• _What you need to do_
Every line in the records below that holds the word "moved" is to be copied.

• _Stored data entries_

------------------------------------------------------------------------

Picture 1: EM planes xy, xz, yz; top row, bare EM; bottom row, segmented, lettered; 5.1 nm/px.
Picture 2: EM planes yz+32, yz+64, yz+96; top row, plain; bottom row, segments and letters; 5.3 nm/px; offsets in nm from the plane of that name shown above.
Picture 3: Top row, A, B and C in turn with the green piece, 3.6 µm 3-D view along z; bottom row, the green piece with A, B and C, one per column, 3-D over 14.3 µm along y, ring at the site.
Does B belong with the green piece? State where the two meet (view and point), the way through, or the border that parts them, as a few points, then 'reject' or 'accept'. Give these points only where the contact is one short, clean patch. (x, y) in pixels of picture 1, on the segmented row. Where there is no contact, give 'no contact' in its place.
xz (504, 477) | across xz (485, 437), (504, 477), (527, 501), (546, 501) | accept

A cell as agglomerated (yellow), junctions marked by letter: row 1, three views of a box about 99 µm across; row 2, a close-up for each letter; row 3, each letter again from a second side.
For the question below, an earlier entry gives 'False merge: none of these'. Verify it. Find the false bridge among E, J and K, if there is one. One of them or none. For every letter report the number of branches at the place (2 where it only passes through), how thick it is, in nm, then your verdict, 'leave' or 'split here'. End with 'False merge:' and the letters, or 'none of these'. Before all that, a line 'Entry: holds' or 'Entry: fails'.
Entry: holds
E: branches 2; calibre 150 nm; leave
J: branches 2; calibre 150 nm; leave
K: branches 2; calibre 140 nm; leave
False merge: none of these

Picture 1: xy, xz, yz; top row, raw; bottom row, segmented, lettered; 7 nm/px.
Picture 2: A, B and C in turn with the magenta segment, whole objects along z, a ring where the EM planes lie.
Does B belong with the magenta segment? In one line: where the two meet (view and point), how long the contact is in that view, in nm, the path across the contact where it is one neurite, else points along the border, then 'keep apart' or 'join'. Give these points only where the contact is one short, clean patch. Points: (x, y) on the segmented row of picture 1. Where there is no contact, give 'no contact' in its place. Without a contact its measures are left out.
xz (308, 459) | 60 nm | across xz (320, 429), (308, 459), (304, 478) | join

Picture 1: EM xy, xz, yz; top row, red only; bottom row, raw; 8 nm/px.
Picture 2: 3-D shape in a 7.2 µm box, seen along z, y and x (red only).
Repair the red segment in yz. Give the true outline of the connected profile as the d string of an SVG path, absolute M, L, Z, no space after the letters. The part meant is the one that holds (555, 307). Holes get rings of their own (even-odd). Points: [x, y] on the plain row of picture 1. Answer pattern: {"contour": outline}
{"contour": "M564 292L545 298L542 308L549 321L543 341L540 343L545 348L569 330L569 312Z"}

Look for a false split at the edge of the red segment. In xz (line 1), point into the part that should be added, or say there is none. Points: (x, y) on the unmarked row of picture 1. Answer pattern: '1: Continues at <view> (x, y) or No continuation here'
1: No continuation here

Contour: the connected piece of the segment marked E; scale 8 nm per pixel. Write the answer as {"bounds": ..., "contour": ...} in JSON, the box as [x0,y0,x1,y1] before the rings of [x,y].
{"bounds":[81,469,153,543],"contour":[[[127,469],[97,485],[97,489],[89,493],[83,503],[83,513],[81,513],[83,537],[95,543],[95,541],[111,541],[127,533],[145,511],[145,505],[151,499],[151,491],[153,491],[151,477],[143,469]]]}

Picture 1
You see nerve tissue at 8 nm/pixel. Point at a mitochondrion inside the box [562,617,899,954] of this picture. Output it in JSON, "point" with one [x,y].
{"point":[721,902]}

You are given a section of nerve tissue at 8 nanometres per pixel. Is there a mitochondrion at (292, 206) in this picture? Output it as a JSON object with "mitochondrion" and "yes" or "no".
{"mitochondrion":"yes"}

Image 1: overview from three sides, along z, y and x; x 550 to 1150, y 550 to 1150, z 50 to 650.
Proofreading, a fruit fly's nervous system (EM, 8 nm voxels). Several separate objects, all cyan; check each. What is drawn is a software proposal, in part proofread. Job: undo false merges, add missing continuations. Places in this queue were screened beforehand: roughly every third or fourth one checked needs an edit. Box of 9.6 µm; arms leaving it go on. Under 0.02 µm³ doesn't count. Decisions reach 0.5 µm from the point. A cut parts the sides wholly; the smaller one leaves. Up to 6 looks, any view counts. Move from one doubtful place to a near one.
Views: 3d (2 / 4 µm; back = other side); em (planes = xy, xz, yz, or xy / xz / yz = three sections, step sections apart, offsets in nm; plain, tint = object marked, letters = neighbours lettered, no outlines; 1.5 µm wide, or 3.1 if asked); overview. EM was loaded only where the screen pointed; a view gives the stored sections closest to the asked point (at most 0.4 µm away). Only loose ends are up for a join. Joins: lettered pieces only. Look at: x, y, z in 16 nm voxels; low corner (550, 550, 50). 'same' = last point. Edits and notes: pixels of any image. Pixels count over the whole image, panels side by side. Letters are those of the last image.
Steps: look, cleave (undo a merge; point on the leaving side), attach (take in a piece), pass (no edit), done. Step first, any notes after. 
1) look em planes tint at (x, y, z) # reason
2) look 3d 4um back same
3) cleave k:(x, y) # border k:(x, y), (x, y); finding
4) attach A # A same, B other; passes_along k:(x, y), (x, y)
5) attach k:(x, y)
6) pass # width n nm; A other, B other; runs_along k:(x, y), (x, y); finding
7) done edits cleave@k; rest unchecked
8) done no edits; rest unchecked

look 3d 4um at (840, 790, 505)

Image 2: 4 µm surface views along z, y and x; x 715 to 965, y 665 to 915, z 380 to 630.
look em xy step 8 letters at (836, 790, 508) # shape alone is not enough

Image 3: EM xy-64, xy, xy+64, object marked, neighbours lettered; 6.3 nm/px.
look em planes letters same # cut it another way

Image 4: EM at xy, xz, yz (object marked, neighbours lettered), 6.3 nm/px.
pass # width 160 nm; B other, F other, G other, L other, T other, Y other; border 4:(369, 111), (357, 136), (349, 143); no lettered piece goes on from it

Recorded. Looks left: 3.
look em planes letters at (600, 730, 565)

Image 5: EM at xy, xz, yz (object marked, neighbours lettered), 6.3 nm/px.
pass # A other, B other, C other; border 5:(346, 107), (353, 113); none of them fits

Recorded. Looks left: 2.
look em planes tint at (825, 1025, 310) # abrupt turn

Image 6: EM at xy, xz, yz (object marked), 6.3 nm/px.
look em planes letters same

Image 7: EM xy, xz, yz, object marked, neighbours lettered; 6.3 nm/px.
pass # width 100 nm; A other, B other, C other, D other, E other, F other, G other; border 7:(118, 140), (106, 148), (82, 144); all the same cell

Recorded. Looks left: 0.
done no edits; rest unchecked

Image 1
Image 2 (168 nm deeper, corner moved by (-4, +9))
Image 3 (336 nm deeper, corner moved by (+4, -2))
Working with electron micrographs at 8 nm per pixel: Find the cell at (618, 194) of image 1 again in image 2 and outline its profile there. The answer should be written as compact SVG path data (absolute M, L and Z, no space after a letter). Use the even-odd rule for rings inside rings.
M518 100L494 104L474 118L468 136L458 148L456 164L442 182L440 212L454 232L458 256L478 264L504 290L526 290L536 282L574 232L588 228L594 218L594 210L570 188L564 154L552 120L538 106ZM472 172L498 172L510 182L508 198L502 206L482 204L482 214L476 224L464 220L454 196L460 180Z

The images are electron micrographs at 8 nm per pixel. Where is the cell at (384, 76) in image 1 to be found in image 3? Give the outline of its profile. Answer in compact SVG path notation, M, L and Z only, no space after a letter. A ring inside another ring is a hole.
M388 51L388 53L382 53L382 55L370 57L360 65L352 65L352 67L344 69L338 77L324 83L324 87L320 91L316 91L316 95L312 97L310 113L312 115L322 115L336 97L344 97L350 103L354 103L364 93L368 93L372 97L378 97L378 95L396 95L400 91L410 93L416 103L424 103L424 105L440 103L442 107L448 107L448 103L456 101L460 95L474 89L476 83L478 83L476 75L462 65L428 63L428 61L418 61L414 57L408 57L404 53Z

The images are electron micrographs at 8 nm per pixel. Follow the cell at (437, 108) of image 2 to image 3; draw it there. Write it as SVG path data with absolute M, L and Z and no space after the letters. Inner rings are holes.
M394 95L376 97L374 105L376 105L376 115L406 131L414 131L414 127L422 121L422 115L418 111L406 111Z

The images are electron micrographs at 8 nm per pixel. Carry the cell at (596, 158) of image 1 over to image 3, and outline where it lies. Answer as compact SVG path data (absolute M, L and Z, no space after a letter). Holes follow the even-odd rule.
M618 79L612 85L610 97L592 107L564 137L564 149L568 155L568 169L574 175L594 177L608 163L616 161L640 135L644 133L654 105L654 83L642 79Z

------------------------------------------------------------------------

• _Solution for this problem_
Image 2 (168 nm deeper, corner moved by (-4, +9))
Image 3 (336 nm deeper, corner moved by (+4, -2))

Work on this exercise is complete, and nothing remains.